Sunday, June 14, 2009

I didn't say it would be easy . . .

Just that it would be worth it.

Ladies and gentlemen, I finished. 9 1/2 months of training culminated into an experience I will never forget. I was certainly not the fastest, but I wasn't the last one either.

My main goal was to finish. My secondary goal was to do each leg within a certain amount of time:

Swim - 20 minutes
T1 - 5 minutes
Bike - 1 hour 15 minutes
T2 - 5 minutes
Run - 45 minutes
Total time - 2 hours 30 minutes

Let me start off by saying we had a bit of drama the morning of the race. I thought I might have a slow leak in my tires, so I pumped them up before dinner on Friday night. If they were lower in the morning I knew I would have to carry an extra CO2 cartridge. I didn't even bother to look at my bike until 5:50am Saturday morning when my father-in-law showed up to drive us to the course (30 minutes away).

(Data for analysis)
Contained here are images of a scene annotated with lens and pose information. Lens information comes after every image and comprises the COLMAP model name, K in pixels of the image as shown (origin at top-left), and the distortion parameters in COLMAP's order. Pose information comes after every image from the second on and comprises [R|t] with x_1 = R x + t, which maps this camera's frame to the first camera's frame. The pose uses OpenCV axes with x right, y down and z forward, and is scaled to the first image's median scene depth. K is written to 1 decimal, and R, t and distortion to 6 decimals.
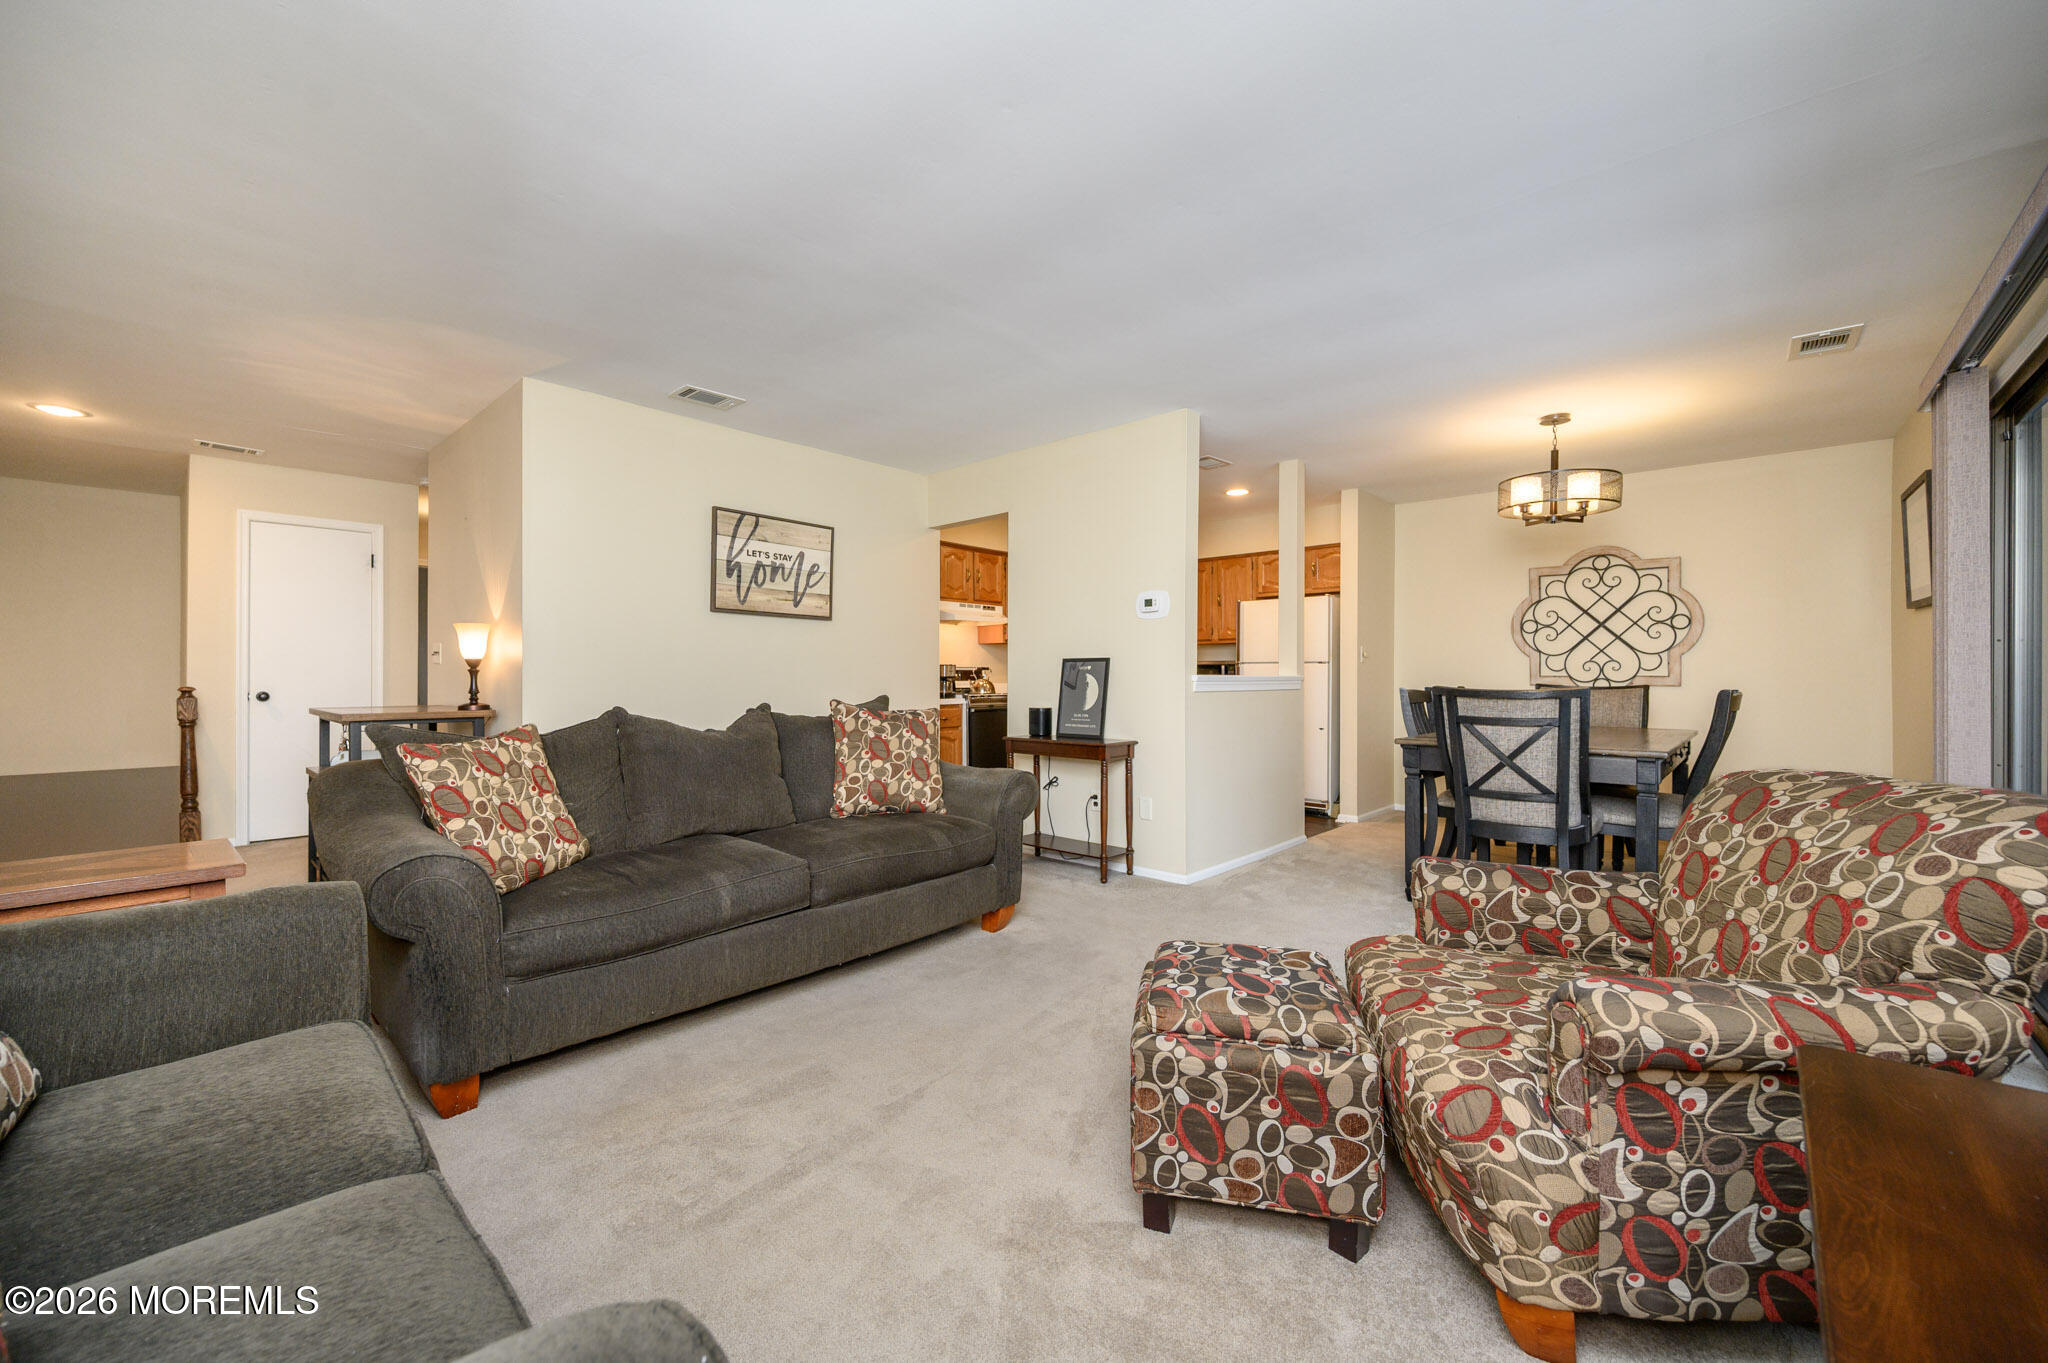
lens RADIAL K [[791.6, 0, 1024.0], [0, 791.6, 671.5], [0, 0, 1]] dist [0.000371, 0.000005]
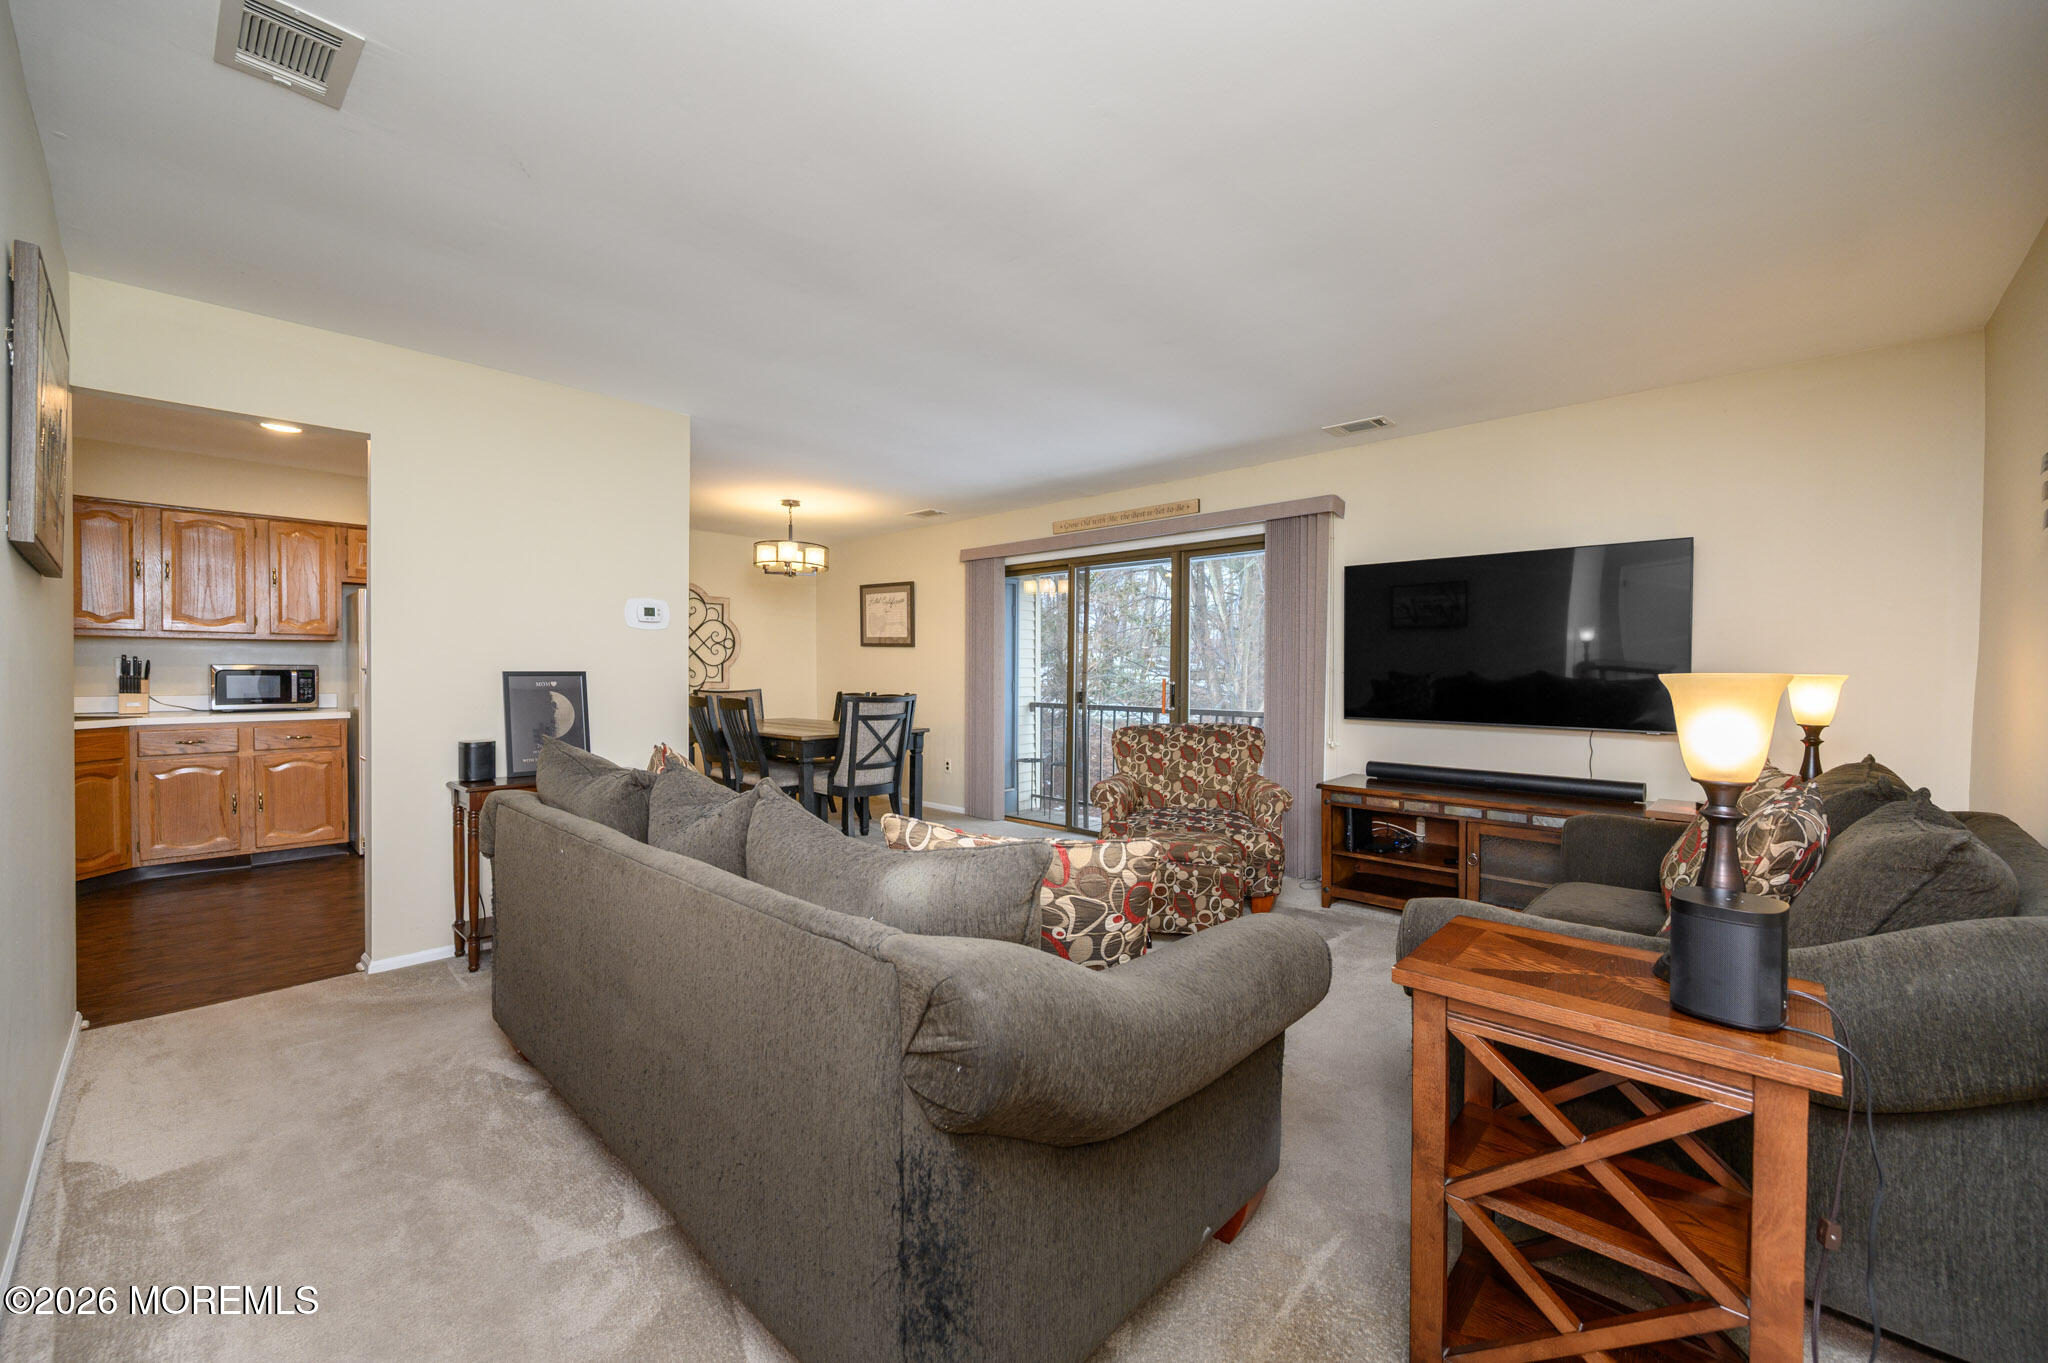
lens RADIAL K [[802.3, 0, 1019.6], [0, 802.3, 677.6], [0, 0, 1]] dist [-0.000068, -0.000119]
pose [[0.016421, -0.009486, 0.999820, -0.611243], [-0.006239, 0.999935, 0.009590, -0.018621], [-0.999846, -0.006395, 0.016360, 0.450773]]
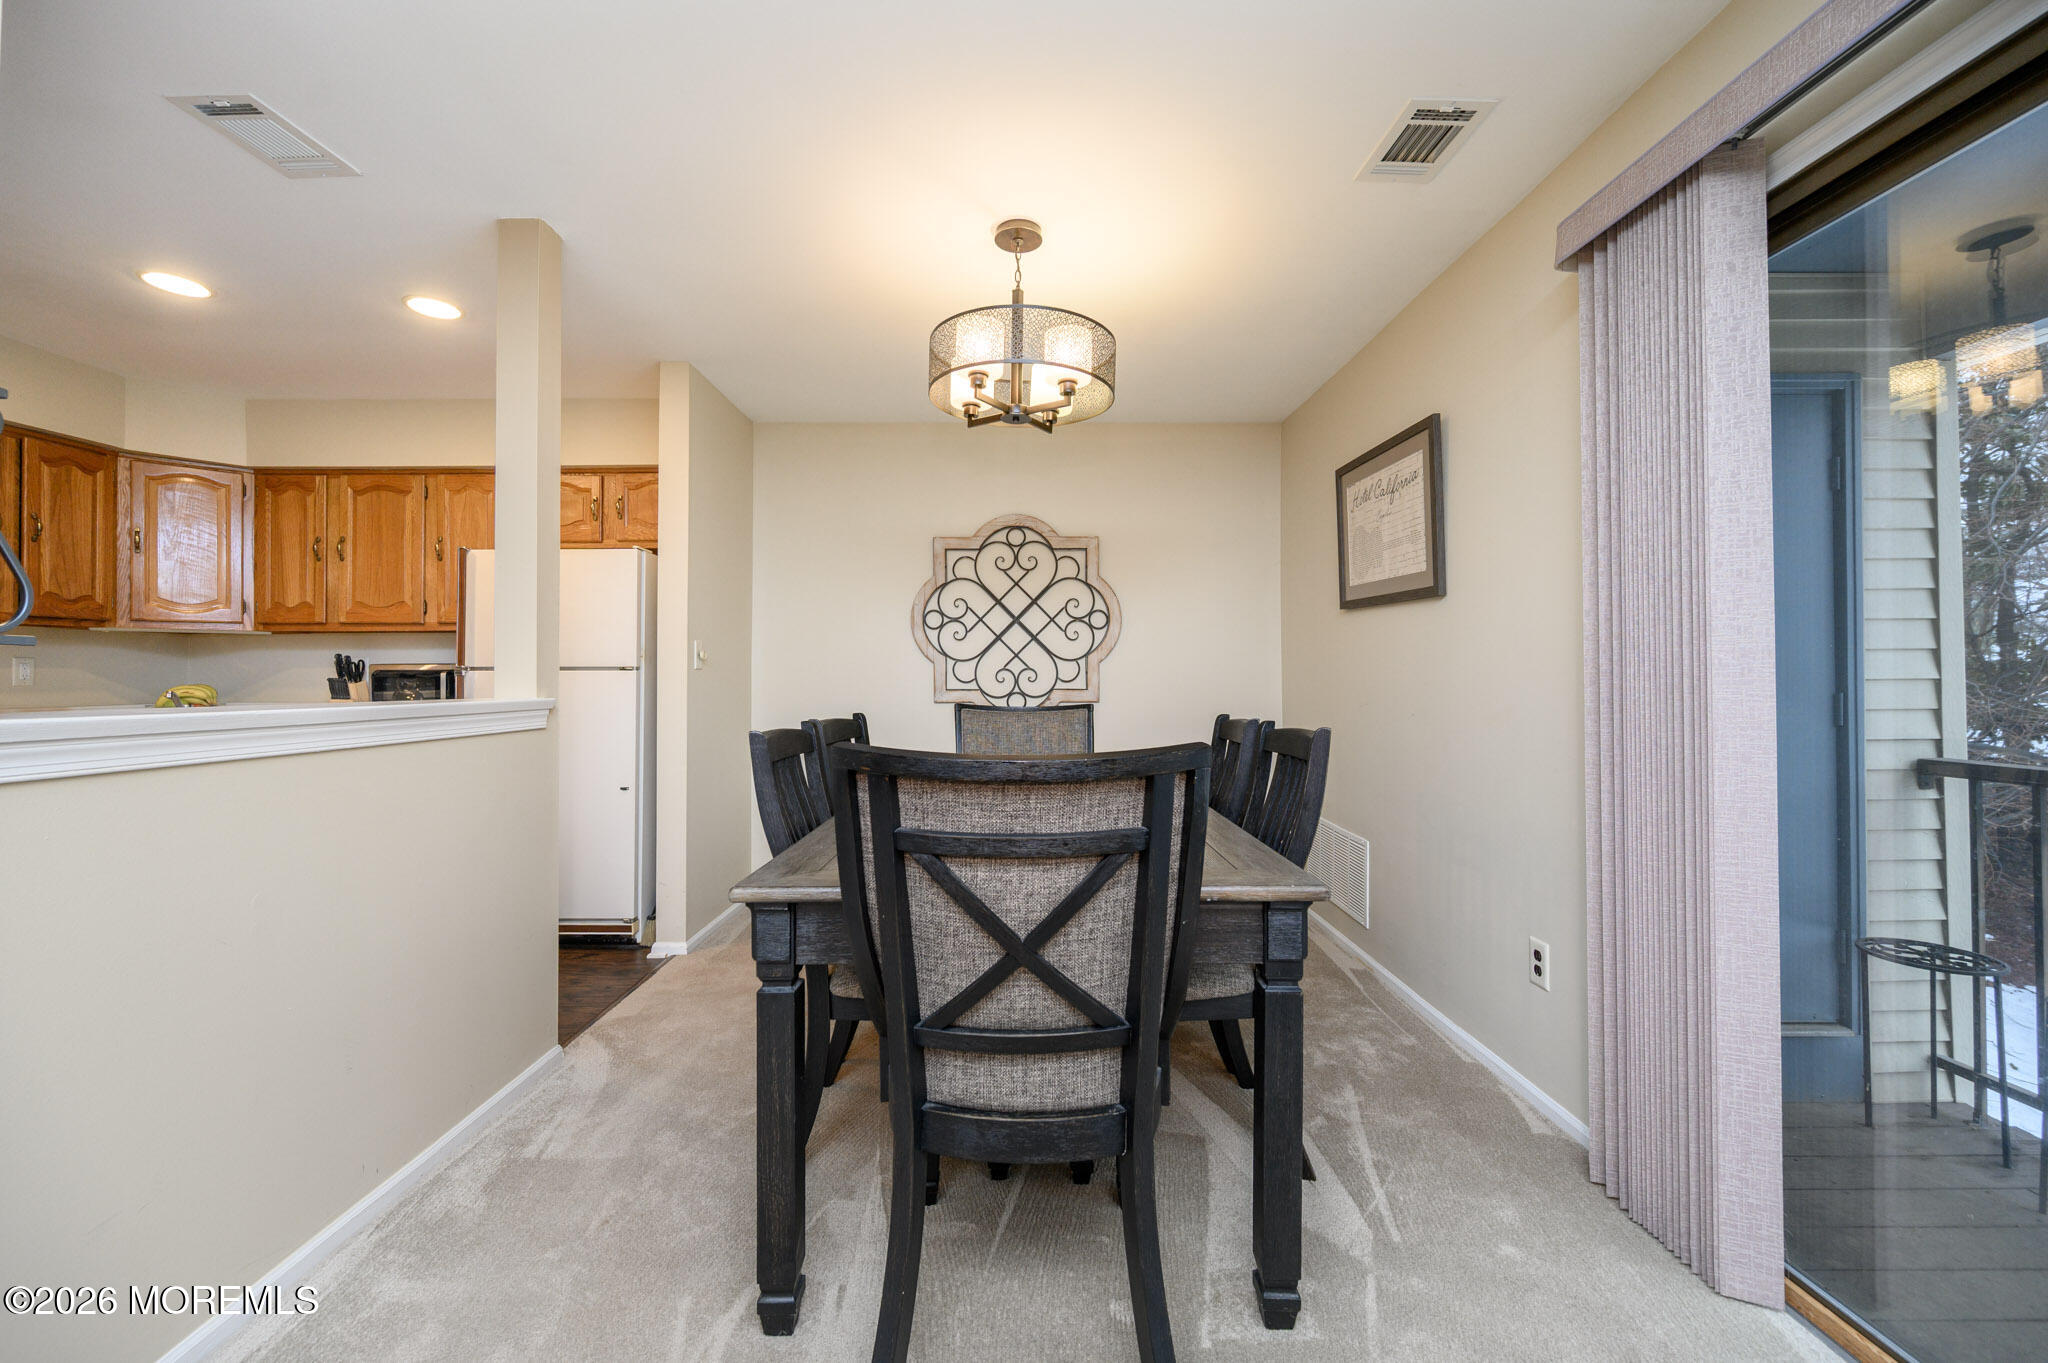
lens RADIAL K [[809.4, 0, 1018.5], [0, 809.4, 671.4], [0, 0, 1]] dist [0.000271, -0.000203]
pose [[0.736174, 0.001619, 0.676790, 0.229011], [0.001264, 0.999992, -0.003767, -0.008650], [-0.676791, 0.003628, 0.736166, 0.463754]]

(Tasks to complete)
(A) Shorten the paragraph in the triathlon post that begins "Let me start off by saying" while keeping its main facts.
(B) Carry on the triathlon post from its last sentence.

(Answers for each item)
(A) Race morning brought some drama. Suspecting a slow leak, the writer pumped up the tires before dinner on Friday and planned to carry an extra CO2 cartridge if they were lower by morning. The bike went unchecked until 5:50am Saturday, when the writer's father-in-law arrived to drive them to the course, 30 minutes away.

(B)
My front tire was completely flat.

I tried pumping it up again, but as I began to hear that unmistakable hiss of a punctured tube I knew I was in trouble. No problem, I thought; M is faster at patching a tube than I am so I'll ask him.

M sat there and quickly patched the tube, got it to hold some air and we put the bike back together. He went to pump the tire up to pressure and we heard the hiss again. Had we missed a puncture? We took the wheel off again to find that there wasn't another hole in the tube, but the patch M just placed had busted off. He sat down and began to mend the tube once again. It was about 6:10 at this point; we should have left the house at 6am. My father-in-law took M's bike and gear outside to start loading the car. I asked him if we had another tube for my bike, the answer was sadly no. We had tubes that would work, but they also had punctures (we really need to sit down and have a patch party). He patched my tube again and this time gave it a couple of extra minutes for the glue to dry.

While we were waiting I told him that if this didn't work he needed to go. I would catch up later and cheer him on. Apparently, this was out of the question for him. If all else failed, he said he would adjust his race bike and I could ride that instead. My wonderful husband wasn't about to let his wife give up.

M pumped the tube up again and within seconds the patch busted off.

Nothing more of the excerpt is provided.